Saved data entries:
────────────────

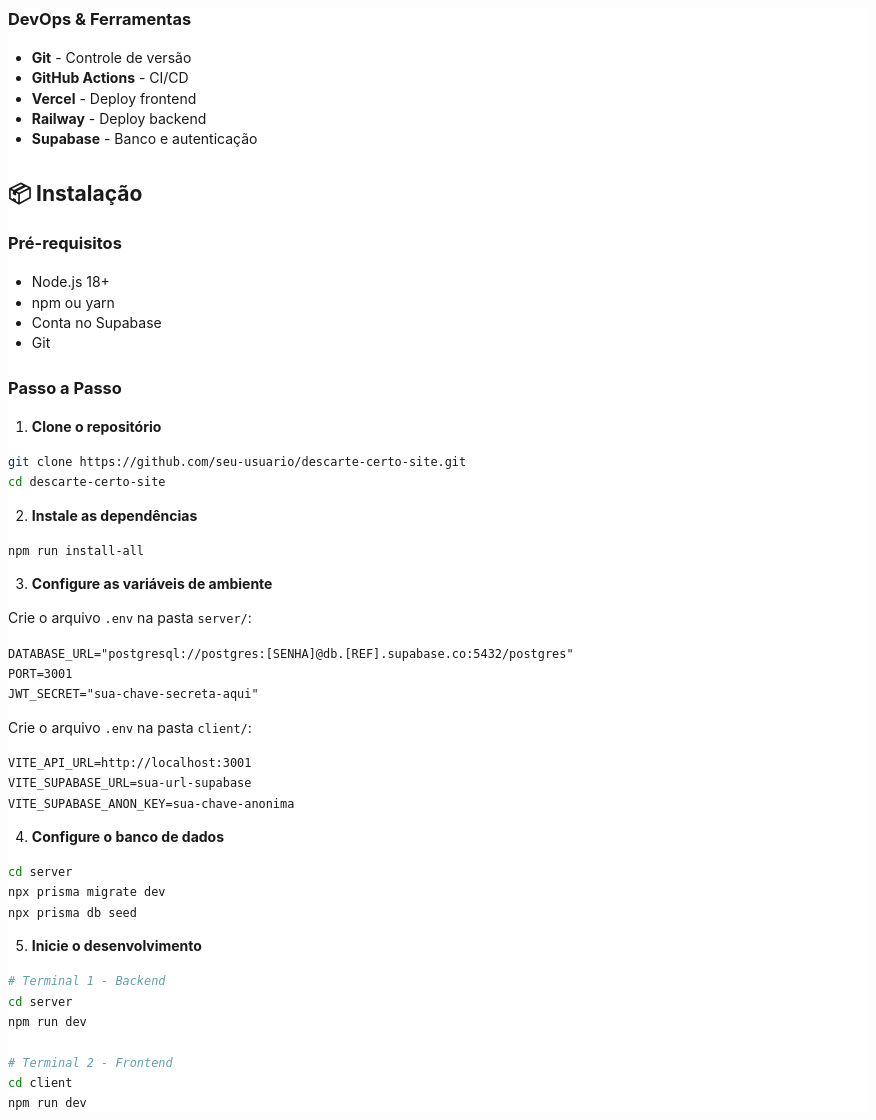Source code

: ### DevOps & Ferramentas
- **Git** - Controle de versão
- **GitHub Actions** - CI/CD
- **Vercel** - Deploy frontend
- **Railway** - Deploy backend
- **Supabase** - Banco e autenticação

## 📦 Instalação

### Pré-requisitos

- Node.js 18+
- npm ou yarn
- Conta no Supabase
- Git

### Passo a Passo

1. **Clone o repositório**
```bash
git clone https://github.com/seu-usuario/descarte-certo-site.git
cd descarte-certo-site
```

2. **Instale as dependências**
```bash
npm run install-all
```

3. **Configure as variáveis de ambiente**

Crie o arquivo `.env` na pasta `server/`:
```env
DATABASE_URL="postgresql://postgres:[SENHA]@db.[REF].supabase.co:5432/postgres"
PORT=3001
JWT_SECRET="sua-chave-secreta-aqui"
```

Crie o arquivo `.env` na pasta `client/`:
```env
VITE_API_URL=http://localhost:3001
VITE_SUPABASE_URL=sua-url-supabase
VITE_SUPABASE_ANON_KEY=sua-chave-anonima
```

4. **Configure o banco de dados**
```bash
cd server
npx prisma migrate dev
npx prisma db seed
```

5. **Inicie o desenvolvimento**
```bash
# Terminal 1 - Backend
cd server
npm run dev

# Terminal 2 - Frontend
cd client
npm run dev
```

────────────────

What the task requires: For each line in the data that contains the string "site", give a copy of that line.

Answer to the exercise:
git clone https://github.com/seu-usuario/descarte-certo-site.git
cd descarte-certo-site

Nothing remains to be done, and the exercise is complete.